Я напрочь лишен музыкального слуха. Говорят, что так не бывает, но вот он я! Это даже странно, потому что один из прадедов был профессиональным певцом, и у моего отца был абсолютный слух, и мама хорошо пела. Лет в шесть родители повели меня в музыкальную школу учиться игре на скрипке. С легким сердцем завалил я вступительные испытания, и опять вольный стрелок. Ну, нет у меня музыкального дара! Позднее, окончив семь классов и сдав конкурсные экзамены, я поступил в техникум. Возраст, когда юноши вступают в силу, у меня проходил сложно, в попытках осознать себя и смысл существования, в разгуле гормонов. Возникла робость. От природы общительный, я стал стесняться своего растущего и жадного тела. Решил бороться со стеснительностью и пошел играть в оркестр народных инструментов. Выбрал домровый контрабас, размером с большой стол. По совместительству был то ли избран, то ли назначен старостой музыкального кружка. Я был горд и озабочен свалившейся на меня материальной ответственностью за семь десятков инструментов - домр, балалаек, мандолин и гитар.
Первое наше выступление состоялось под какой-то праздник в местном клубе. Шли туда большой ватагой с инструментами - у кого крохотная пикколо, у кого маленькая прима или секунда, а я волок на плече здоровущий контрабас. Пришли, встали. Нас в оркестре человек шестьдесят, перед каждым на пюпитре ноты. Впереди руководитель и дирижер, славная учащаяся-выпускница музыкального училища. Руками взмахнула - начали. Я играю, стараюсь. Сыграл. Только дирижер руками еще машет, и все продолжают играть. Что делать? Погнал я свою партию по второму разу, почти закончил, когда все остановились. Мне бы еще совсем немного... Нам аплодировали.
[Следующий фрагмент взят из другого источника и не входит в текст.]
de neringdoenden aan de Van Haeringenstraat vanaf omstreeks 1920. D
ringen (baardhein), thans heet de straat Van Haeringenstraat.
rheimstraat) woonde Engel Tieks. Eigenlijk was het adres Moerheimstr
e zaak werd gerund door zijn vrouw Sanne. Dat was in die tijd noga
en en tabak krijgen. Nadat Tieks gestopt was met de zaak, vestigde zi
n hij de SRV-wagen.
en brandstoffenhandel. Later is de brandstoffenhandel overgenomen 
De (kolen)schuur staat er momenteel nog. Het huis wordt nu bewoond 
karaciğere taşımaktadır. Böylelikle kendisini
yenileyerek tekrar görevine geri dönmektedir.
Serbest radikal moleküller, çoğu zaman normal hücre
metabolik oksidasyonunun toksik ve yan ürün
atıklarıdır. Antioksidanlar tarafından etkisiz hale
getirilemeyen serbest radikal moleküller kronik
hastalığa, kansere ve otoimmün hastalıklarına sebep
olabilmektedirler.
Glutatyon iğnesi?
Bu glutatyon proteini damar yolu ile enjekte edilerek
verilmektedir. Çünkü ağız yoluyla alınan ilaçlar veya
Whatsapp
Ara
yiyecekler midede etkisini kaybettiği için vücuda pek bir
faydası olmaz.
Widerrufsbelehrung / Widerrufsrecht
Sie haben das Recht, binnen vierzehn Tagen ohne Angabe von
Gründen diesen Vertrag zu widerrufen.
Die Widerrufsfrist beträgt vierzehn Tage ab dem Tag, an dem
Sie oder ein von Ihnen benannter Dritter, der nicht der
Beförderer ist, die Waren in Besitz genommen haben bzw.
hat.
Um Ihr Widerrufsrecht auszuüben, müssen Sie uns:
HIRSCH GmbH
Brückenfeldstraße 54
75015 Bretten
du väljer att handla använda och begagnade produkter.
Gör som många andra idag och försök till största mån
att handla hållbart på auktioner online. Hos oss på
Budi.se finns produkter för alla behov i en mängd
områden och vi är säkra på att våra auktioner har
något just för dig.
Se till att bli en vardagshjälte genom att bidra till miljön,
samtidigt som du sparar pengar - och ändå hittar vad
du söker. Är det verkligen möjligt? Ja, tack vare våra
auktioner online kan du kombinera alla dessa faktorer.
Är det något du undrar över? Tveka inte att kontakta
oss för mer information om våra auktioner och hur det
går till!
Но однажды я все же сорвал овации на сцене. Было это так.
Новогодний концерт в большом, мест на восемьсот, зале техникума. Я играю в эстрадном секстете, на сцене готовимся к выступлению. По случаю ремонта занавес снят, и наша подготовка видна сидящим в зале. Знаете расстановку музыкантов в секстете? На заднем плане с двух сторон - ударник и контрабас. Контрабас - это я. Ударник уже расположил свою установку, и я осторожно прислонил контрабас к стене. То есть не совсем к стене, потому что на заднике сцены стоит огромный, от пола, портрет Ильича. На портрете пристроен сверху транспарант с очередным обращением партии к народу. Поставил я свой инструмент и на зал оглянулся, гордо так - знай наших, сейчас заиграем. Вижу, реакция зала на нашу боеготовность не та, что-то они в зале задергались. Перевел взгляд на свой контрабас и с ужасом увидел медленно сползающий по Ильичу транспарант. Ударник наш, который на другой стороне сцены позади большого барабана стоял, это тоже углядел. Не сговариваясь, мы оба протянули руки и приняли в них падающее обращение партии. Как будто отрепетировано, четко и точно. Ни до, ни после не получал я в свой адрес столько восторженных аплодисментов. Что ни говори, есть в работе музыканта радостные моменты.